SELECTED EXCERPT:
++++++++

Pantropy – Massive Performance Boost by Using NetworkArrays / Photon Bolt
This guest post was written by Julian Kaulitzki, lead developer for Pantropy at indie game studio Brain Stone.
Pantropy is a faction-based, SciFi-themed mech-game for PC and is, at the time of writing, in closed-alpha. Pantropy will eventually allow up to 128 players in one joint session. Conquer an alien world, farm ores, build bases and craft various items such as weapons and vehicles to defend yourself from players of the other faction and AI controlled mobs.
For more information about the game please check out Pantropy’s Kickstarter campaign.
Game Performance Issues During Pre-Alpha
In late 2016, we publicly launched a pre-alpha demo where players would test various features of our game. One of these features was building your own base using parts like foundations, walls, floors, generators, furnaces, and many others. During the pre-alpha we noticed that the server and client performance declined over time. Sometimes it got so bad that we had to wipe the servers.
We found that the frame rate was proportional to the amount of active BoltEntities on a server after some debugging. So with 10 players online, where each one had a base that likely exceeded 100 parts and each part having a BoltEntity attached, we ended up with 1000+ active BoltEntities at a time. Quite a lot.
(Quick disclaimer: we did not utilize scoping/freezing/idling/priority calculation during that time.)
The Solution
We were in need of a system that would use less BoltEntities without compromising the gameplay or the size of bases. The parts you would use to construct your base can be split into two main groups:
Passive parts – These parts only need to synchronize the following values over the network: Position, Rotation, Structural Integrity, Health and a PrefabID. For example: foundations, pillars, walls and, floors.
Active parts – These parts need to synchronize more values than what is listed above. Parts like Generators, Furnaces, Storage Boxes and, Crafting-Stations store items and some extra values regarding electricity.
95% of a base consists of passive parts and, since they need to synchronize very little information, we figured tostore their data in a NetworkArray_Objects instead of individual BoltEntities.
A NetworkArray_Objects is a bolt class that stores BoltObjects in an array on a state.
In this case the NetworkArray stores BoltObjects of type BaseElement_Obj.
Each of these BoltObjects represents a passive part of a base, so, naturally, a BaseElement_Obj stores the following values:
Position (Vector3) – Where the BasePart is located in World Space.
Rotation (Quaternion) – The orientation of the BasePart in World Space.
Structural Integrity (float) – How stable is this part.
Health (int) – How much health the part has.
PrefabID (int) – Not to be confused with the struct that comes with bolt that is also called PrefabID. This value is used to identify part types.
IsSpawned (bool) – Determines if this entry of the NetworkArray is a unused.
Bolt limits each state to a maximum of 1024 properties so the array can only be 170 entries long.
The BaseElementsManager is a script that inherits from Bolt’s EntityBehavior. It has on its state a property called “BaseElements” on its state that isa NetworkArray of type BaseElement_Obj.(see picture above).
Now here comes the important part:
Its main function is to store the data of passive parts and to handle the proxys of this data.
A proxy is a simple GameObject, without a BoltEntity attached, that represents an entry in the NetworkArray.

++++++++

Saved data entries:
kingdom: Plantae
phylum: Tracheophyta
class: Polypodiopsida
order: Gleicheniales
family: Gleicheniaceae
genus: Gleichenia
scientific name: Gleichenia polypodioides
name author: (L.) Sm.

++++++++

STUDY QUESTIONS:
1/ In the Pantropy post, how many players will one joint session eventually allow?
2/ Continue the Pantropy post from where it stops.
You can ignore the rows.

EXPECTED OUTPUTS:
1/ Up to 128 players.

2/
So every entry that is marked as “IsSpawned = True” has a GameObject(the proxy) in the world with which the players can interact. In this case the proxies are parts of a base.
A base can be made from more than one of these BaseElementsManagers so we need another script that manages all of these. The BaseManager script handles requests to add/remove/alter a passive part and manages the BaseElementsManagers of one base. For example, if we want to add a new part to the base but the base already has 170 passive parts-which means that the current BaseElementsManager‘s NetworkArray is full-a new BaseElementsManager is spawned and used to store the data of the new part.
The callback OnBaseElementsStateArrayChanged inside of the BaseElementsManager script is then called hence the NetworkArray “BaseElements“ changed. The HandleBaseElement method is then called by passing the arrayIndex of the changed entry inside of the callback. The method HandleBaseElement then checks if the changed entry is marked as “IsSpawned = True” and, if this is the case, it checks if there is already a proxy; for that entry. If there is no proxy for that entry then it spawns one.
However, if the entry is marked as “IsSpawned = False” and the entry has a proxy, then this proxy will be removed.
private void OnBaseElementsStateArrayChanged(IState s, string path, ArrayIndices indices)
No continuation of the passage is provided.